I am not sure why we're doing this. Do we just want to be prepared in case some signficant problem is found? Would we want to abort if it was, and give up what feels like our only chance to be parents? Would we love a less than perfect baby less? Neither of us know the answer. It's just something we want to do.

What upsets me is that undergoing the testing last night reinforced my disconnection with this pregnancy. This is really starting to worry me. The student nurse referred to 'it' as a 'baby', and I wanted to explode with anger. To me, a baby is a social being, something that has an existence in the world or at least the chance of an existence. I can only think of this as a fetus - something in the process of becoming. After she was married at just 19, my mother tried unsuccessfully to conceive for two years, but when she finally found out she was pregnant, she says that her fear and anxiety just melted away overnight. Thirty-three years distance from that experience may be distorting her memory, but I feel like the positive test has only brought on a huge new set of worries.

We've only told our parents about the pregnancy so far, but rather than being excited I am dreading other people knowing about it. We've agreed that we'll tell people around 14 weeks, after the testing is complete and when (theoretically) the pregnancy is at less risk. But even then I am not sure I'll be able to cope with people sending their congratulations and popping the champagne corks. Even when my parents-in-law sent some flowers recently I hid them until my husband came home from his trip, when I reluctantly put them out.

I know I am protecting myself, but I am worried I'm never going to become a glowing happy pregnant woman. Maybe this is a fallacy, but I never realised that pregnancy after infertility would be so hard. My 'Your Pregnancy Week by Week' book has nothing to say on the matter - it's like once you're pregnant after struggling to conceive - bingo! - you're cured. There was a glowing happy pregnant woman at the wedding we went to at the weekend. She was ripe and ready to pop. Over and over again all I could think was "I don't think I am ever going to feel like you."

When am I going to snap out of this?

August 14, 2008

Two big pregnancy symptoms

Okay, I admit it, I do have pregnancy symptoms.
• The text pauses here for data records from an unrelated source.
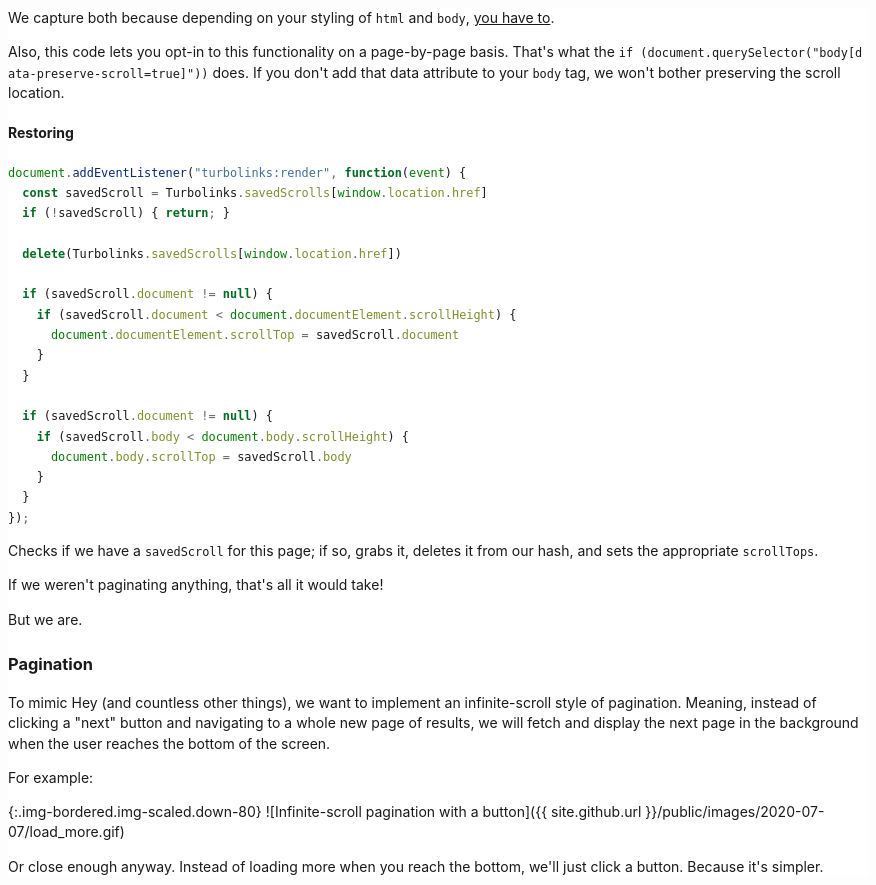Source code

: We capture both because depending on your styling of `html` and `body`, [you have to](https://stackoverflow.com/questions/12788487/document-scrolltop-always-returns-0).

Also, this code lets you opt-in to this functionality on a page-by-page basis. That's what the `if (document.querySelector("body[data-preserve-scroll=true]"))` does. If you don't add that data attribute to your `body` tag, we won't bother preserving the scroll location.

#### Restoring

```js
document.addEventListener("turbolinks:render", function(event) {
  const savedScroll = Turbolinks.savedScrolls[window.location.href]
  if (!savedScroll) { return; }

  delete(Turbolinks.savedScrolls[window.location.href])

  if (savedScroll.document != null) {
    if (savedScroll.document < document.documentElement.scrollHeight) {
      document.documentElement.scrollTop = savedScroll.document
    }
  }

  if (savedScroll.document != null) {
    if (savedScroll.body < document.body.scrollHeight) {
      document.body.scrollTop = savedScroll.body
    }
  }
});
```

Checks if we have a `savedScroll` for this page; if so, grabs it, deletes it from our hash, and sets the appropriate `scrollTops`.

If we weren't paginating anything, that's all it would take!

But we are.

### Pagination

To mimic Hey (and countless other things), we want to implement an infinite-scroll style of pagination. Meaning, instead of clicking a "next" button and navigating to a whole new page of results, we will fetch and display the next page in the background when the user reaches the bottom of the screen.

For example:

{:.img-bordered.img-scaled.down-80}
![Infinite-scroll pagination with a button]({{ site.github.url }}/public/images/2020-07-07/load_more.gif)

<div class="message">
  <div class="message-body">
Or close enough anyway. Instead of loading more when you reach the bottom, we'll just click a button. Because it's simpler.
  </div>
</div>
Yesterday after work I decided to go for a bra fitting. I used to be a 32D - now it seems that I am a 32FF. This leave me wondering if when my (young male) colleague told me that I was looking 'fuller in the face', he was actually referring to some other part of my body entirely.

I am going to a wedding at the weekend. I think I had best see if I actually still fit into any of the dresses I was planning to wear without looking like a hooker.

Breasts, if you're reading this, please stop now. You've made your point.

August 12, 2008

Fat face

My work colleague just told me that I look 'fuller in the face' or 'slightly more rounded in the chin area' since my holiday.  He doesn't know I am pregnant. My sister, who does know, told me the same thing at the weekend.

Pregnancy fat face is definitely not mentioned in my 'Your Pregnancy Week by Week'  book. I suppose I am sort of happy to have a visible pregnancy symptom, but OH MY GOD please don't let this turn me into a huge pink marshmallow.

I also have a haemorrhoid.

That's all I have to say on the matter.